Segment Start: Supplied records

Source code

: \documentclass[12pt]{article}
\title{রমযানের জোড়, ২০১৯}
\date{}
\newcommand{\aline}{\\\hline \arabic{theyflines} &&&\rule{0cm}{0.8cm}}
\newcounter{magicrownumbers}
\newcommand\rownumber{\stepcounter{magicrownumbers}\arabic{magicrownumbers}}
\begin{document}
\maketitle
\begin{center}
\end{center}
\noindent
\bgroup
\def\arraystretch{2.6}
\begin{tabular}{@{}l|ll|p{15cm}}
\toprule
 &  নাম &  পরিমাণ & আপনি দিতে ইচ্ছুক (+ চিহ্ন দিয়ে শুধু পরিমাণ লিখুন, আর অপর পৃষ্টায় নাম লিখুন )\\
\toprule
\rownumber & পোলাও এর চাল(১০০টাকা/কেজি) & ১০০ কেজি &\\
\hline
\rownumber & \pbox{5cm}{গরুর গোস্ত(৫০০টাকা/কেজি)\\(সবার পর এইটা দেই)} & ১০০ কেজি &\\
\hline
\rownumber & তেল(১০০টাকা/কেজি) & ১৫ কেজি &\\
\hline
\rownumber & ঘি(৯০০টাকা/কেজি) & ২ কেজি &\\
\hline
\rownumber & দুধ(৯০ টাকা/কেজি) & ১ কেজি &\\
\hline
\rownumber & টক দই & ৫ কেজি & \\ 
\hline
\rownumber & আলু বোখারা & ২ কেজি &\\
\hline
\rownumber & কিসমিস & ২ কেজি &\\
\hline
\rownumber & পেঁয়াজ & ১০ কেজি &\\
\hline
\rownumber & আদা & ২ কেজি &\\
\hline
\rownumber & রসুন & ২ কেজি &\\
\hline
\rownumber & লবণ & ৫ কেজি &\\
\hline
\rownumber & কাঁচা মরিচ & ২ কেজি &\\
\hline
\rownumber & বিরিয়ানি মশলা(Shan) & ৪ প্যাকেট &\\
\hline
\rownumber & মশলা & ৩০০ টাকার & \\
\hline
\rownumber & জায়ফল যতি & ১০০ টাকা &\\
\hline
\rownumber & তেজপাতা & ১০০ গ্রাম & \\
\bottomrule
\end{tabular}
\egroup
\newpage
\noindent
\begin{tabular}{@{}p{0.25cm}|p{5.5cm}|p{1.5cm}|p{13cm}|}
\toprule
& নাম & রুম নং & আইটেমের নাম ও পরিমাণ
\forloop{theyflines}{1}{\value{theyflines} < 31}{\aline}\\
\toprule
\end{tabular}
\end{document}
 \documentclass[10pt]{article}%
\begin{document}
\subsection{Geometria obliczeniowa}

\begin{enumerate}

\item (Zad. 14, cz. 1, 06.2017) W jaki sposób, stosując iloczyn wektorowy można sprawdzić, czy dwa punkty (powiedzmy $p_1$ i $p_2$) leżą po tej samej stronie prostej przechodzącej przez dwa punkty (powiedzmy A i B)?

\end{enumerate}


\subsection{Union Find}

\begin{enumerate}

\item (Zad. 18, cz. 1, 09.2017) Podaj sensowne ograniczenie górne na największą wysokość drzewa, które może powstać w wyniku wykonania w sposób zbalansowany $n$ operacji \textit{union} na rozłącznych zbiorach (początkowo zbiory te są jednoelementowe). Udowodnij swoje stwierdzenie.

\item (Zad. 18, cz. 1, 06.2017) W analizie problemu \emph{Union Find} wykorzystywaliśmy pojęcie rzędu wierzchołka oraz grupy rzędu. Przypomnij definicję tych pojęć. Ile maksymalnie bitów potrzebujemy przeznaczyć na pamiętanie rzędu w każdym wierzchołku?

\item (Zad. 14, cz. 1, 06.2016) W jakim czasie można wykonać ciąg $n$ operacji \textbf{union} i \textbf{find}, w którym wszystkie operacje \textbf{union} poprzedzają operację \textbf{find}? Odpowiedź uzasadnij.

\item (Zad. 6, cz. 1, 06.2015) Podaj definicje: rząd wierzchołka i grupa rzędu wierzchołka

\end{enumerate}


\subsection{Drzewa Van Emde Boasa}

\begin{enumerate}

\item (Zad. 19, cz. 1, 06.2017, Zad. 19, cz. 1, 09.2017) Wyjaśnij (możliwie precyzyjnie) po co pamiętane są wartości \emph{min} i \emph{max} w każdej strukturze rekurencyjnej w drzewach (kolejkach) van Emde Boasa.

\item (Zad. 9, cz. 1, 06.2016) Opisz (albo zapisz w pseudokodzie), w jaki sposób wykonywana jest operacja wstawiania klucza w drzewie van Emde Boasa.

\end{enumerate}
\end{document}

Segment End: Supplied records

Work instructions: Copy the lines that hold the word "Podaj". Take them from the records above.

Task solution:
\item (Zad. 18, cz. 1, 09.2017) Podaj sensowne ograniczenie górne na największą wysokość drzewa, które może powstać w wyniku wykonania w sposób zbalansowany $n$ operacji \textit{union} na rozłącznych zbiorach (początkowo zbiory te są jednoelementowe). Udowodnij swoje stwierdzenie.
\item (Zad. 6, cz. 1, 06.2015) Podaj definicje: rząd wierzchołka i grupa rzędu wierzchołka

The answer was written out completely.